Fanning just sighed and shook his head.
Venera returned to the hallway, and taking Hay den's arm, drew him away from the office and toward the stairs. He let her do it. "I'm going to send a man around to your flat," she said to Hayden. "Tell him what to collect for you. You're not to leave the house today; wait for me by the main doors at six o'clock tonight, or your contract is terminated. Is that understood?"
"But what's—"
She waved a hand imperiously, indicating that he should retreat down the stairs.
She stood between him and the man he'd come to murder.
"Well?" she said. Venera seemed to see him for the first time; a muscle in her jaw flexed, causing the star-shaped scar there to squirm. "What are you waiting for?"
Hayden took a step down. He'd been planning this moment for years.

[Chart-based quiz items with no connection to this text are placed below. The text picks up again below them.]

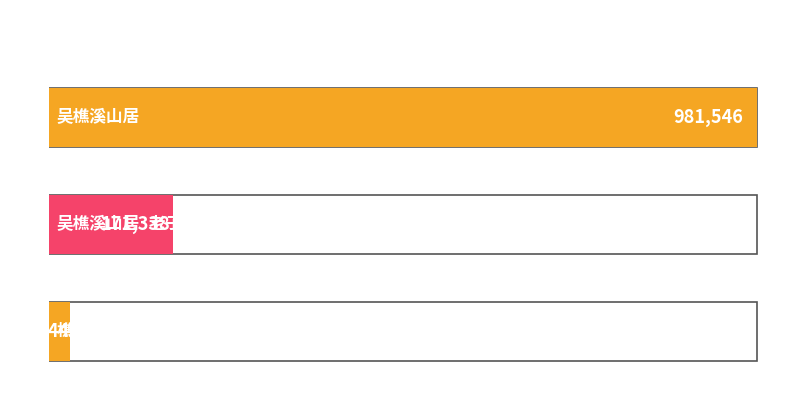

List the labels in order of value, smallest first.

樵溪·山高溪且深, 吴樵溪山居·老子无家计, 吴樵溪山居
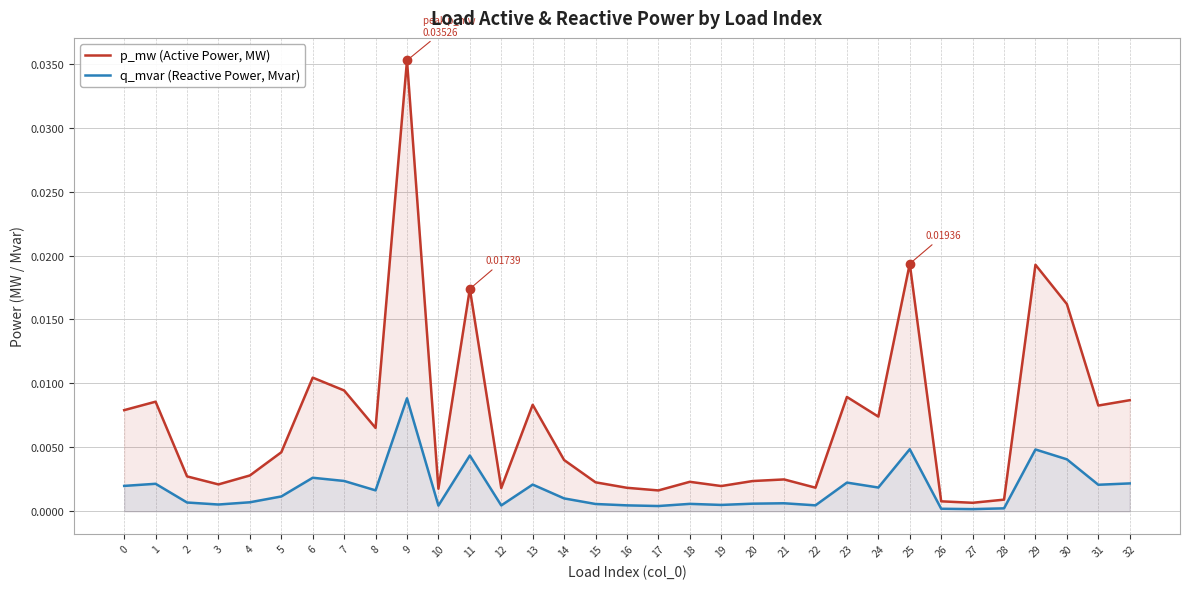

At which category is the sum across all series the highest?

9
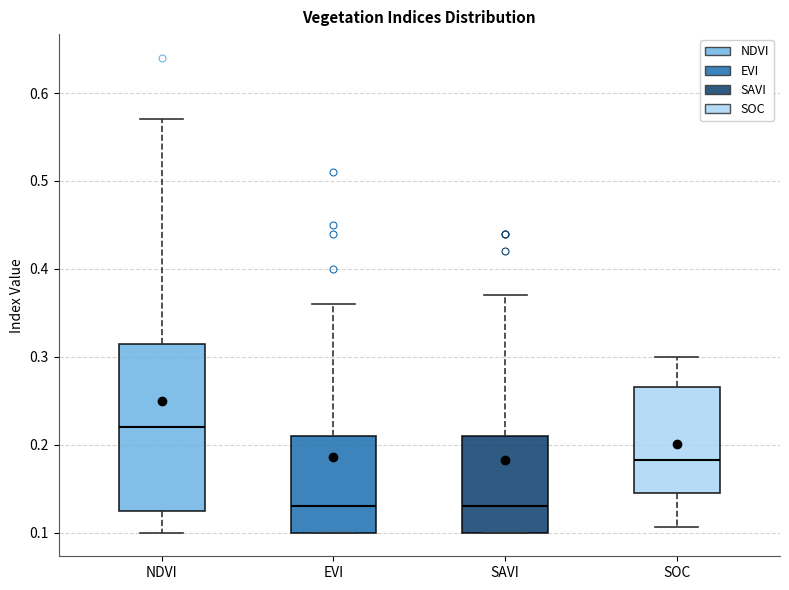

Which box is the tallest, from its lower edge to its upper edge?

NDVI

In his mind it had always been clear: the traitor revealing his cowardice at the end, Hayden making some pronouncement—different every time—of just vengeance for his people's loss. An execution, clean and final.
But in order to get at the admiral now, he would have to leave Venera Fanning bleeding out her own life in the hallway.

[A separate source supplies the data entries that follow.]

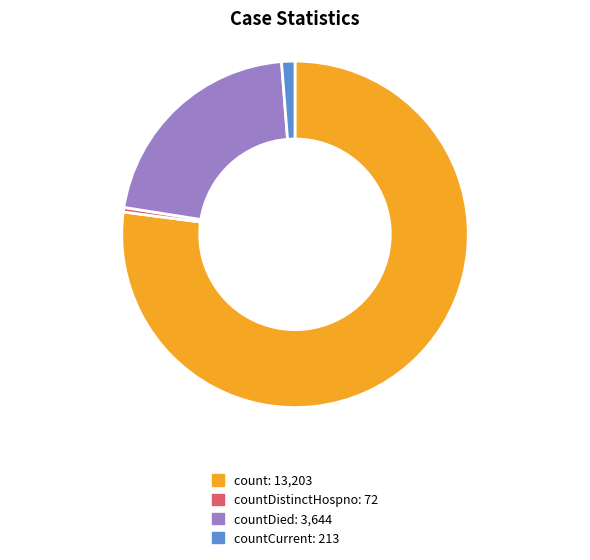

Does any single category account for the majority?

Yes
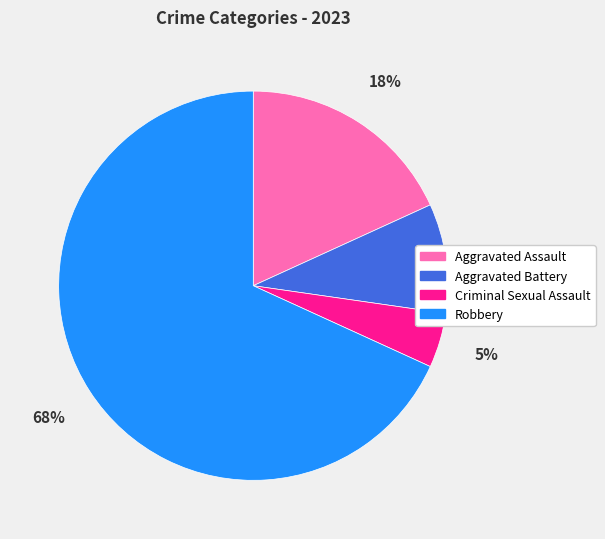

Do Criminal Sexual Assault and Robbery together represent more than half of the pie?

Yes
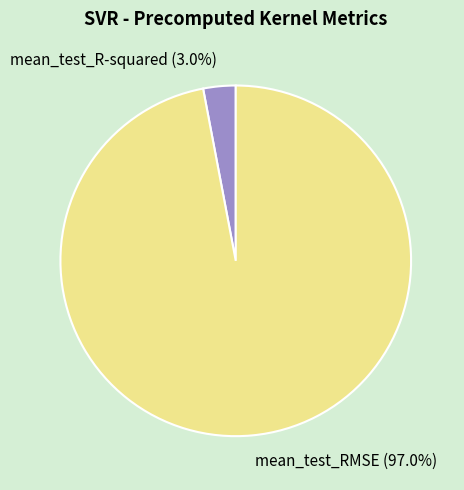

To the nearest percent, what percentage of the pie is mean_test_R-squared?

3%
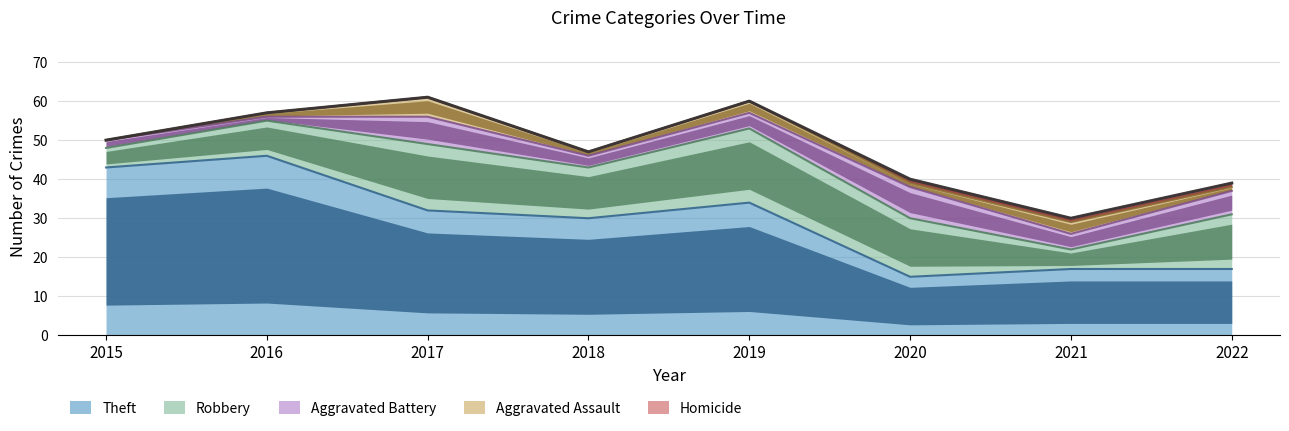

At which label does Homicide reach its peak?

2020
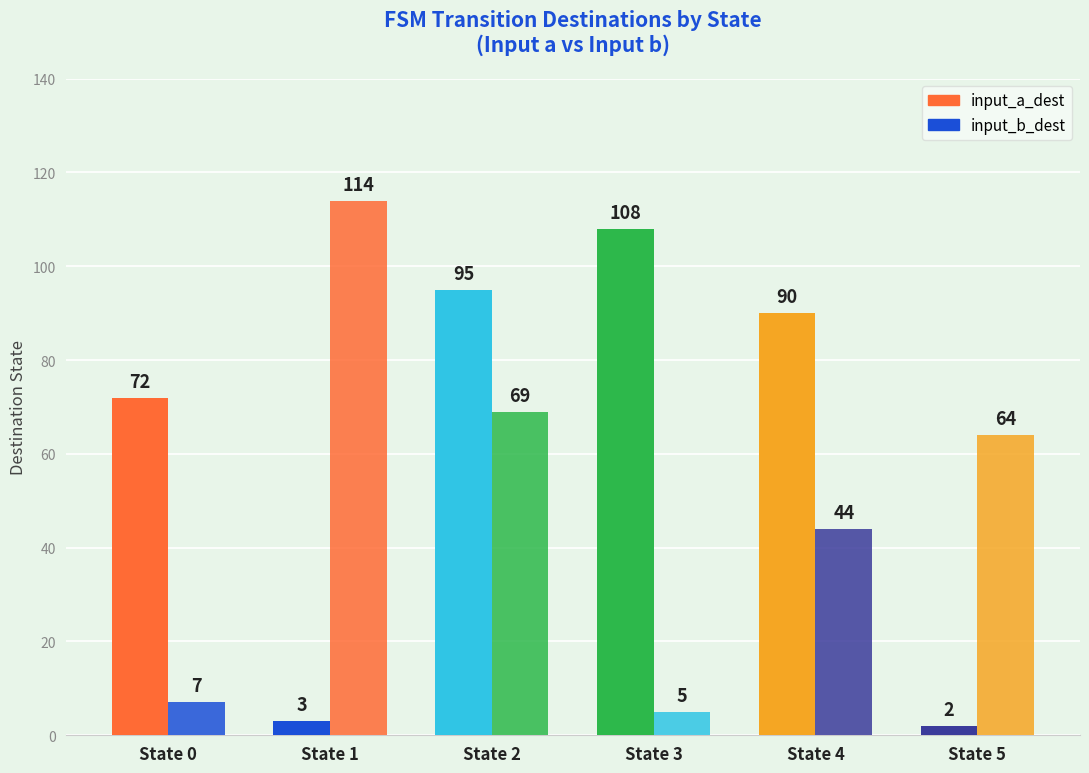

What is the difference between the input_b_dest values at State 3 and State 2?

64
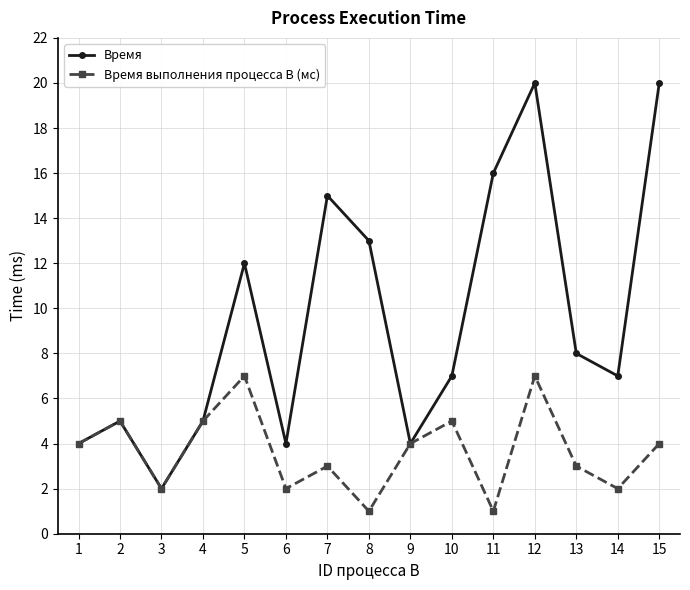

How many data points does each series have?

15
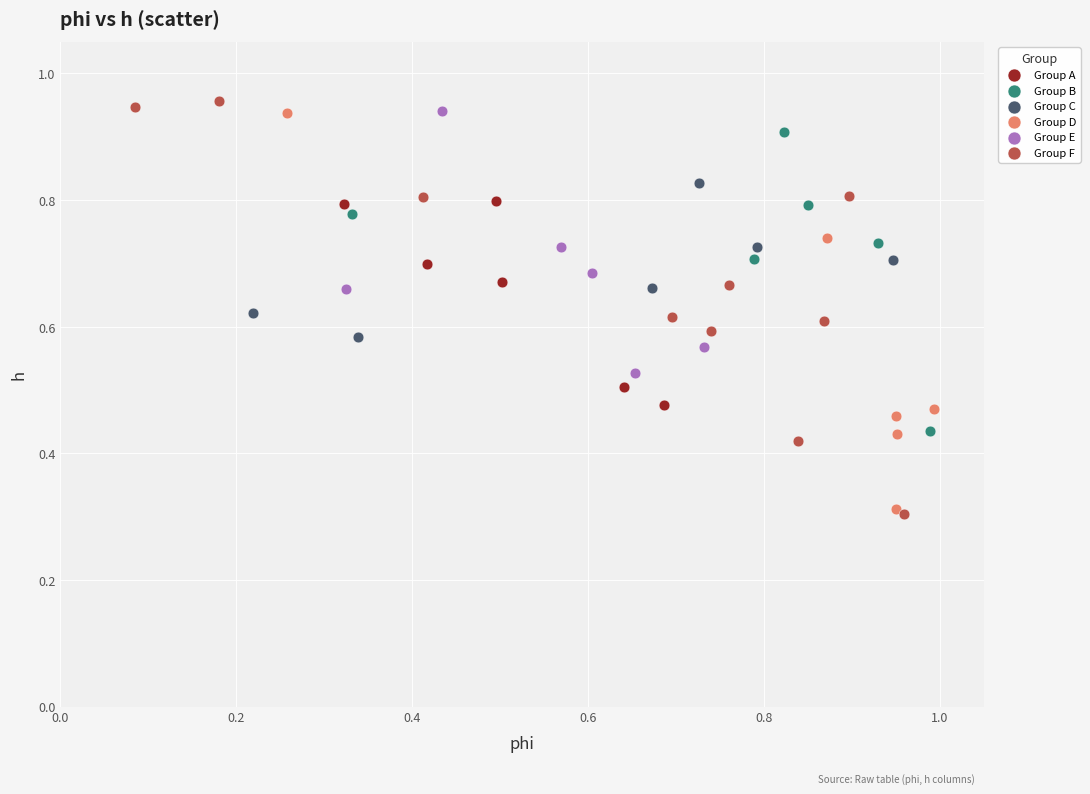

What are all the series names shown in the legend?

Group A, Group B, Group C, Group D, Group E, Group F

He took another step down.
Something came over Venera's face. Softness? Some subtle giving-in to an interpretation of his actions that he didn't understand? "It will all be made clear tonight," she said in as soothing a tone as she was likely capable of.

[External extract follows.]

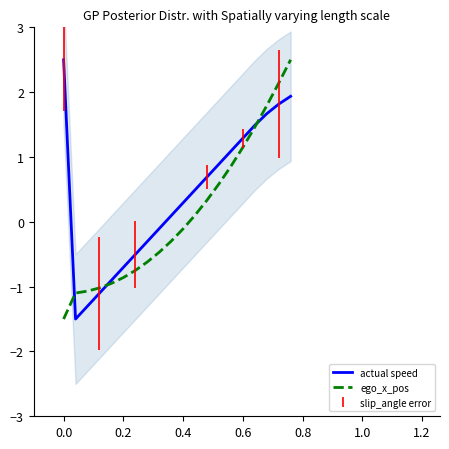

What is the lowest value of the ego_x_pos series?

-1.5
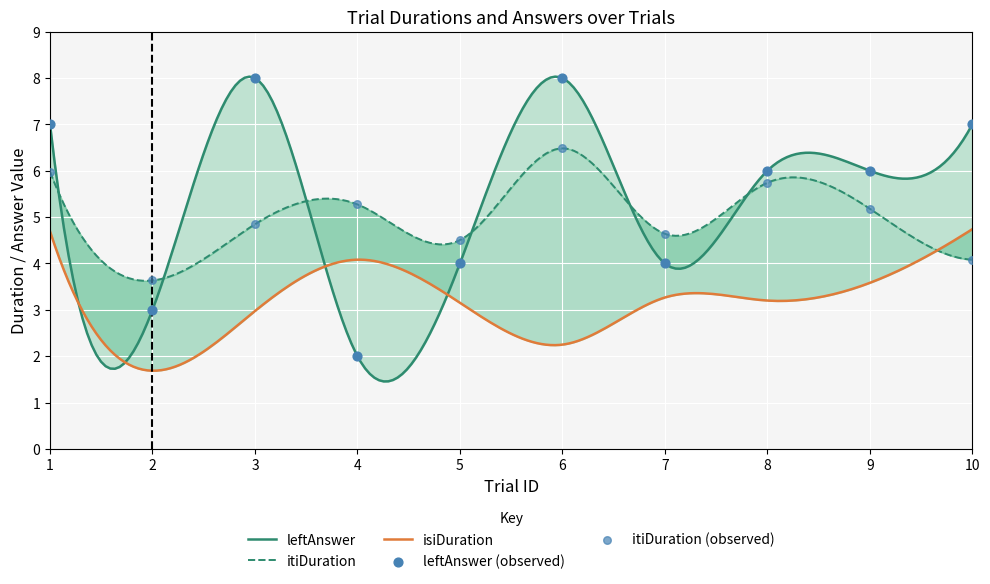

Which series reaches the maximum Y coordinate?

leftAnswer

He could have retreated around a corner, waited for her to leave. He might have staked out Farming's office for the rest of the night. Instead he found his feet take another step and another, and then he was turning and clattering down the steps as though he actually had some other place to go. Somehow he ended up passing the photograph of Fanning posing with a graduating class. He stopped and stared at the date written on it until a hand descended on his shoulder and someone spoke his name.
He pushed past the other manservant as the world spun around him—and when he came to himself again he was kneeling in one of the servant's washrooms vomiting wretchedly into the privy.